A common pattern for migrating from one data source/platform/endpoint to another in a non-disruptive way is to do dual reads. The concept is pretty basic: you make calls in parallel to both the “old” and the “new” endpoint. For some period of time you rely on the result from the old endpoint and discard the result from the new one, and then you have some mechanism (typically - but not always - a lix) for reversing that logic and considering the new endpoint to be the source of truth. If you’re Doing It Right(tm) you’ve got some way of building confidence that the new endpoint is working as intended before cutting over entirely. One such way is demonstrated below:
The approach being used in this case is simply to compare the results from the new and old endpoints. If the results match, emit a “Success” metric. If they don’t match, emit a “Fallback” metric and fall back to using the results from the old endpoint (in this case, “Comm”). Oh, and if it blows up entirely emit an Exception metric (smart). …and then wrap all that up in an RPN that shows a nice percentage.
In addition to looking rad, there are a couple of interesting things that can be teased out. [Caveat: I do not actually know exactly what happened here.] It starts out pretty okay - about 80% of the time the new endpoint is returning matching results. After that there are a couple of weeks of no data; my assumption is that dual read was ramped down for some reason during that timeframe. Around 4/25 it looks like dual read was turned on again…and shortly after that - beginning of May - things get interesting. The metrics basically flip. It looks like maybe some kind of a bug was introduced into the new endpoint.

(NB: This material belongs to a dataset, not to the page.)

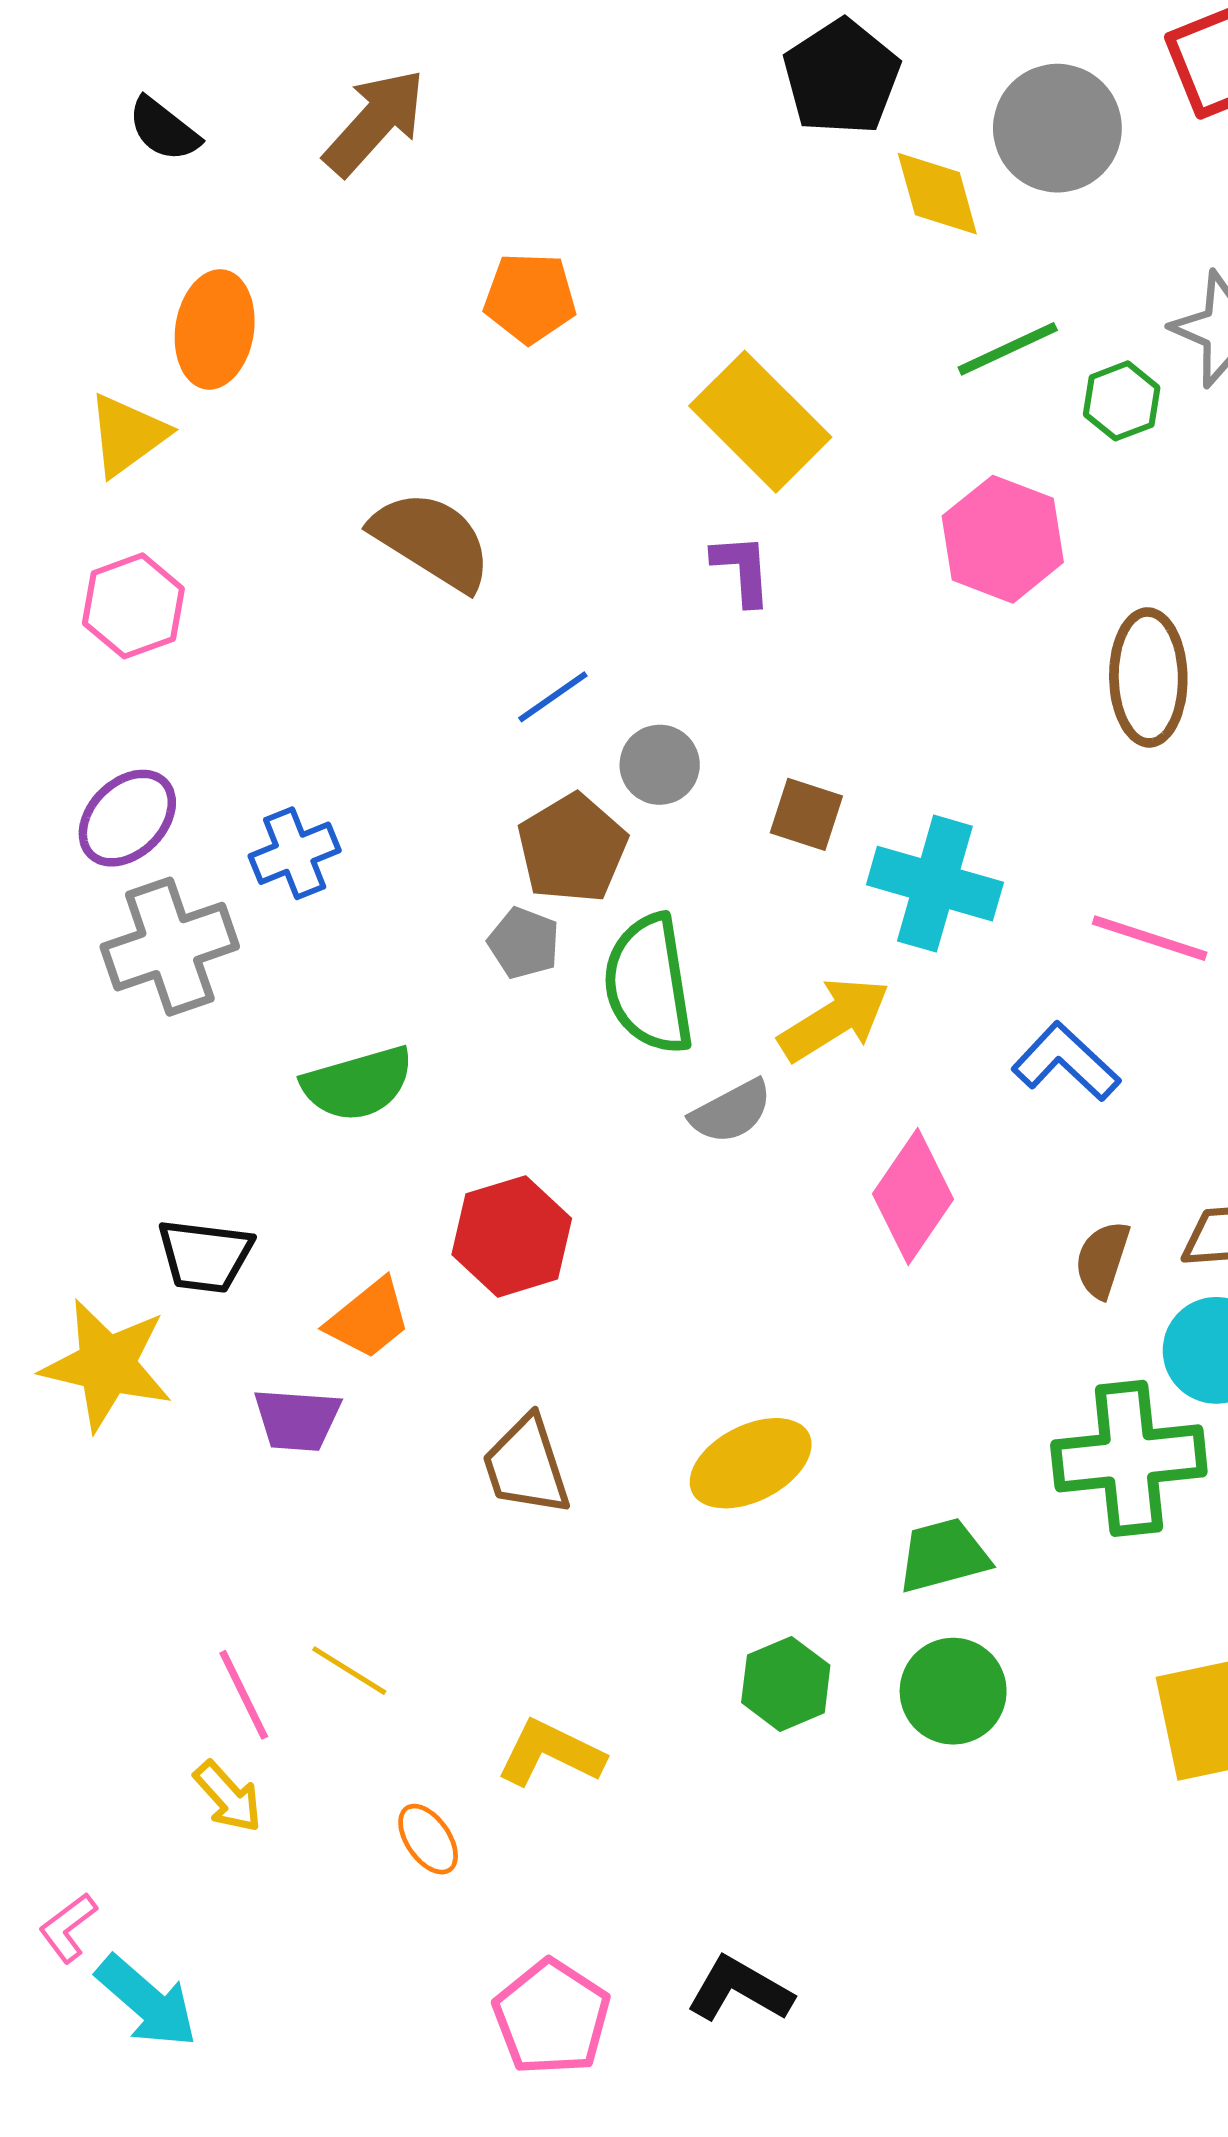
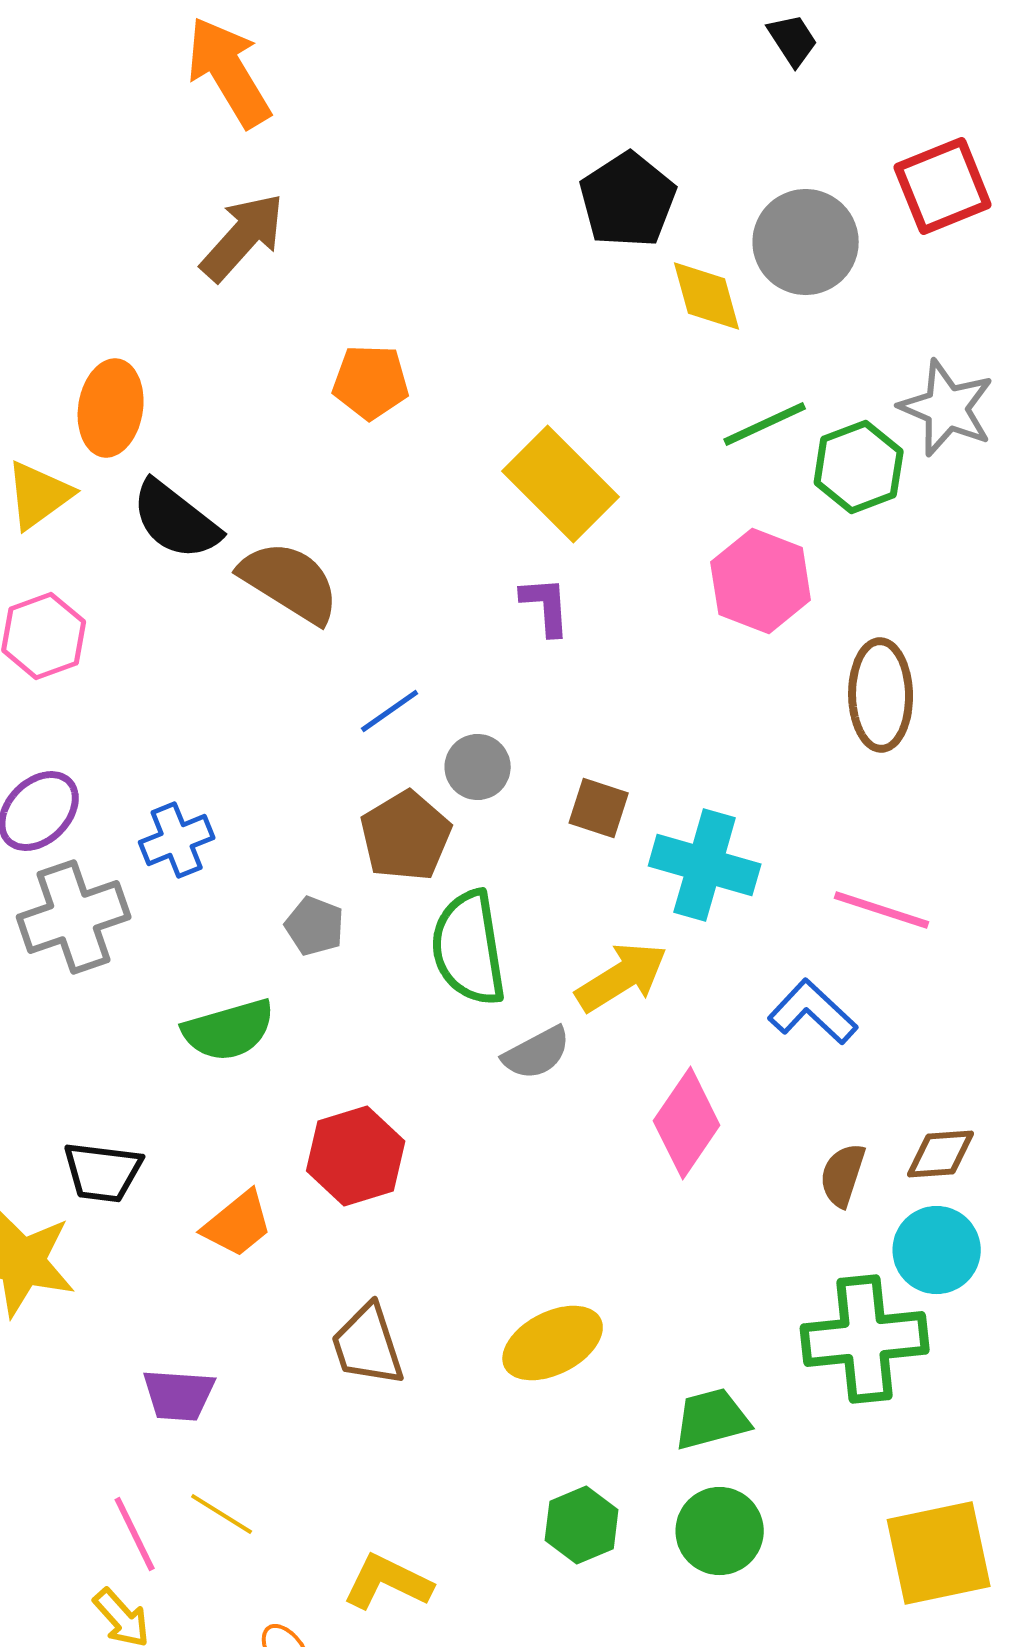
black semicircle: (164, 129) -> (176, 520), moved, size x1.5
green hexagon: (1122, 401) -> (859, 467), size x1.4
gray pentagon: (524, 943) -> (315, 926), moved
purple trapezoid: (297, 1420) -> (179, 1395), moved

That first week of June? Man…I don’t even have a strong guess for what those gyrations are all about. Maybe some attempts to fix the bug - some of which made things better, at least one of which made it worse? …and finally, as of June 6, it looks like the bug is (mostly) fixed.
Cool stuff.
[Thanks to Avik Das for suggesting this post, and to Lenny Dong who I believe was responsible for doing the needful to make things right. I suppose I
could’ve asked either of them what actually happened…but I thought it might be more fun to make up a narrative based on what I saw in the graph. ]